Seramik sanatçısı Beril Anılanmert’in ‘Seyir Defteri’ sergisi, İş Sanat Ankara Sanat Galerisi’nde sanatseverlerle buluşuyor.
Farklı tekniklerdeki seramik formları ile tanınan seramik sanatçısı Beril Anılanmert’in Seyir Defteri’ başlıklı sergisi Türkiye İş Bankası İktisadi Bağımsızlık Müzesi içerisinde yer alan Sanat Ankara Sanat Galerisi’nde açıldı. Anılanmert’in Seyir Defteri’nde, sanatçının önceki yıllarda açtığı pek çok sergiden örneklerin yanı sıra son zamanlarda ürettiği yeni eserleri de yer alıyor. Sergide seramik formların yanı sıra pentür karakterindeki karolar ve enstalasyonlar sanatseverlerle buluşuyor.
Sanat hayatının seyrine değinen Anılanmert, sanatla hayatını kazanmak istediğine çok erken yaşlarda karar verdiğini, küçük yaşlarda yeteneğini fark eden öğretmenlerinin ve ailesinin de teşvikinin bu yönde olduğunu söyledi. Seramik sanatını seçmesinin bir tesadüf olduğunu dile getiren Anılanmert, 1966 yılında Venedik Bienali’nde gördüğü hareketli heykeller ve üç boyutlu eserlerin ilgisini çektiğini ve bu yüzden seramik sanatını icra etmeye karar verdiğini kaydetti. Seramiğin sanatçıya kendini farklı şekillerde ifade etme özgürlüğü sunduğunu ifade eden Anılanmert, seramik sanatının izleyicisine ulaşmasının zaman aldığını dile getirdi.

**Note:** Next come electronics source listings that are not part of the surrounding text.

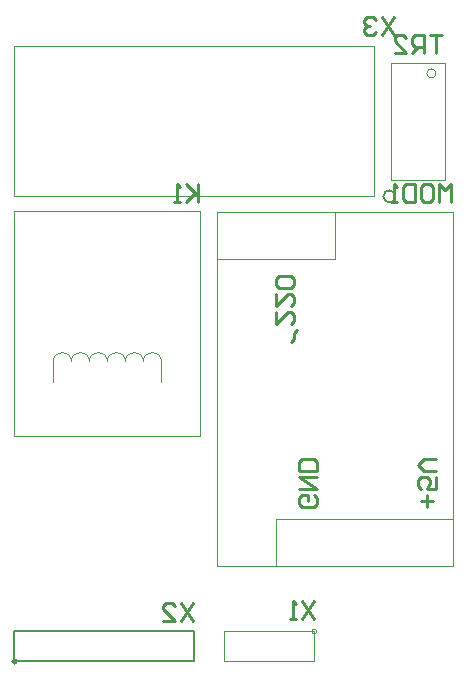
<source format=gbr>
%TF.GenerationSoftware,Altium Limited,Altium Designer,20.2.5 (213)*%
G04 Layer_Color=32896*
%FSLAX26Y26*%
%MOIN*%
%TF.SameCoordinates,777CE05A-463F-4341-A6E9-F235672CD6F8*%
%TF.FilePolarity,Positive*%
%TF.FileFunction,Legend,Bot*%
%TF.Part,Single*%
G01*
G75*
%TA.AperFunction,NonConductor*%
%ADD24C,0.010000*%
%ADD36C,0.004000*%
%ADD37C,0.008000*%
%ADD38C,0.002000*%
D24*
X1150000Y349981D02*
X1110013Y290000D01*
Y349981D02*
X1150000Y290000D01*
X1090019D02*
X1070026D01*
X1080023D01*
Y349981D01*
X1090019Y339984D01*
X1071559Y1215984D02*
X1081555Y1225981D01*
Y1245974D01*
X1091552Y1255971D01*
X1021575Y1315952D02*
Y1275965D01*
X1061562Y1315952D01*
X1071559D01*
X1081555Y1305955D01*
Y1285961D01*
X1071559Y1275965D01*
X1021575Y1375932D02*
Y1335945D01*
X1061562Y1375932D01*
X1071559D01*
X1081555Y1365936D01*
Y1345942D01*
X1071559Y1335945D01*
Y1395926D02*
X1081555Y1405923D01*
Y1425916D01*
X1071559Y1435913D01*
X1031572D01*
X1021575Y1425916D01*
Y1405923D01*
X1031572Y1395926D01*
X1071559D01*
X1524006Y664803D02*
Y704790D01*
X1544000Y684797D02*
X1504013D01*
X1553996Y764771D02*
Y724784D01*
X1524006D01*
X1534003Y744777D01*
Y754774D01*
X1524006Y764771D01*
X1504013D01*
X1494016Y754774D01*
Y734780D01*
X1504013Y724784D01*
X1553996Y784764D02*
X1514009D01*
X1494016Y804758D01*
X1514009Y824751D01*
X1553996D01*
X1150299Y704790D02*
X1160296Y694793D01*
Y674800D01*
X1150299Y664803D01*
X1110312D01*
X1100315Y674800D01*
Y694793D01*
X1110312Y704790D01*
X1130305D01*
Y684797D01*
X1100315Y724784D02*
X1160296D01*
X1100315Y764771D01*
X1160296D01*
Y784764D02*
X1100315D01*
Y814755D01*
X1110312Y824751D01*
X1150299D01*
X1160296Y814755D01*
Y784764D01*
X1414000Y2297981D02*
X1374013Y2238000D01*
Y2297981D02*
X1414000Y2238000D01*
X1354019Y2287984D02*
X1344023Y2297981D01*
X1324029D01*
X1314032Y2287984D01*
Y2277987D01*
X1324029Y2267990D01*
X1334026D01*
X1324029D01*
X1314032Y2257994D01*
Y2247997D01*
X1324029Y2238000D01*
X1344023D01*
X1354019Y2247997D01*
X762000Y1741981D02*
Y1682000D01*
Y1701994D01*
X722013Y1741981D01*
X752003Y1711990D01*
X722013Y1682000D01*
X702019D02*
X682026D01*
X692023D01*
Y1741981D01*
X702019Y1731984D01*
X1577000Y2236981D02*
X1537013D01*
X1557006D01*
Y2177000D01*
X1517019D02*
Y2236981D01*
X1487029D01*
X1477032Y2226984D01*
Y2206990D01*
X1487029Y2196994D01*
X1517019D01*
X1497026D02*
X1477032Y2177000D01*
X1417052D02*
X1457039D01*
X1417052Y2216987D01*
Y2226984D01*
X1427049Y2236981D01*
X1447042D01*
X1457039Y2226984D01*
X744000Y343981D02*
X704013Y284000D01*
Y343981D02*
X744000Y284000D01*
X644032D02*
X684019D01*
X644032Y323987D01*
Y333984D01*
X654029Y343981D01*
X674023D01*
X684019Y333984D01*
X1604425Y1681504D02*
Y1741485D01*
X1584432Y1721491D01*
X1564438Y1741485D01*
Y1681504D01*
X1514454Y1741485D02*
X1534448D01*
X1544445Y1731488D01*
Y1691501D01*
X1534448Y1681504D01*
X1514454D01*
X1504457Y1691501D01*
Y1731488D01*
X1514454Y1741485D01*
X1484464D02*
Y1681504D01*
X1454474D01*
X1444477Y1691501D01*
Y1731488D01*
X1454474Y1741485D01*
X1484464D01*
X1424483Y1681504D02*
X1404490D01*
X1414487D01*
Y1741485D01*
X1424483Y1731488D01*
D36*
X1158000Y250000D02*
G03*
X1158000Y250000I-8000J0D01*
G01*
X340000Y1150000D02*
G03*
X280000Y1150000I-30000J0D01*
G01*
X400000D02*
G03*
X340000Y1150000I-30000J0D01*
G01*
X460000D02*
G03*
X400000Y1150000I-30000J0D01*
G01*
X520000D02*
G03*
X460000Y1150000I-30000J0D01*
G01*
X580000D02*
G03*
X520000Y1150000I-30000J0D01*
G01*
X640000D02*
G03*
X580000Y1150000I-30000J0D01*
G01*
X1554997Y2110003D02*
G03*
X1554997Y2110003I-15000J0D01*
G01*
X1150000Y150000D02*
Y250000D01*
X850000Y150000D02*
X1150000D01*
X850000D02*
Y250000D01*
X1150000D01*
X150000Y1700000D02*
X1350000D01*
X150000D02*
Y2200000D01*
X1350000Y1700000D02*
Y2200000D01*
X150000D02*
X1350000D01*
X280000Y1080000D02*
Y1150000D01*
X640000Y1080000D02*
Y1150000D01*
X770000Y900000D02*
Y1650000D01*
X150000Y900000D02*
X770000D01*
X150000D02*
Y1650000D01*
X770000D01*
X1404997Y2145003D02*
X1584997D01*
X1584997Y1755003D02*
X1584997Y2145003D01*
X1404997Y1755003D02*
X1584997Y1755003D01*
X1404997Y1755003D02*
Y2145003D01*
D37*
X1420000Y1700000D02*
G03*
X1420000Y1700000I-20000J0D01*
G01*
X157071Y150000D02*
G03*
X157071Y150000I-7071J0D01*
G01*
X150000D02*
Y250000D01*
X750000Y250000D01*
Y150000D02*
Y250000D01*
X150000Y150000D02*
X750000Y150000D01*
D38*
X1021575Y625433D02*
X1612126D01*
X1021575Y467953D02*
Y625433D01*
X1218425Y1491575D02*
Y1649055D01*
X824724Y1491575D02*
X1218425D01*
X824724D02*
X1218425D01*
X1612126Y467953D02*
Y1649055D01*
X824724Y467953D02*
X1612126D01*
X824724D02*
Y1649055D01*
X1612126D01*
%TF.MD5,6bb38817f10ff7268a2dc8033cd2a98a*%
M02*

</source>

‘ANKARALI SANATSEVERLERLE BULUŞACAĞIM İÇİN HEYECANLIYIM’
Anılanmert, serginin içeriği ile ilgili, “Sergi mekanına uygun eser seçimi yaptık. Üç boyutlu ve iki boyutlu 70’in üzerinde eser sergiliyorum. Uzun bir aradan sonra Ankaralı sanatseverlerle buluşacağım için heyecanlıyım. Önce eskizlerle başlarım, sonrasında bu çalışmalarımı üç boyutlu hale getiriyorum daha sonrasında atölyeye girer ve son halini şekillendirmeye başlarım. Bu şekillendirme süreci tabi ki de uzun sürüyor. İyi bir sonuç almazsam tereddüt etmeden elden geçiririm. Ta ki istediğim sonucu elde edinceye kadar” ifadelerini kullandı.
‘SANAT BİR TUTKU İŞİDİR’
Seramik sanatının zorlu bir serüven olduğunu vurgulayan Anılanmert, şunları söyledi:
“Sanat bir tutku işidir ve adanmışlık ister. Kimse sizden sanat yapmanızı talep etmiyor. Bu iş ancak tutkunuz varsa devam edebileceğiniz bir iş. Bizim en büyük sıkıntımız küçük yaşlarda çocuklara sanat eğitiminin verilmiyor olması. Sanattaki yaratıcılık önce gözlem sonra araştırma daha sonra problemi çözme gibi aşamaları gerektirir. Bu aşamalar yaratıcılığı destekler. Yaratıcılık yalnız sanatta değil bilimde, teknolojide de gerekli olan temel ögedir. Çocuklarımızın sanata küçük yaşlarda iştigal etmesi lazım.”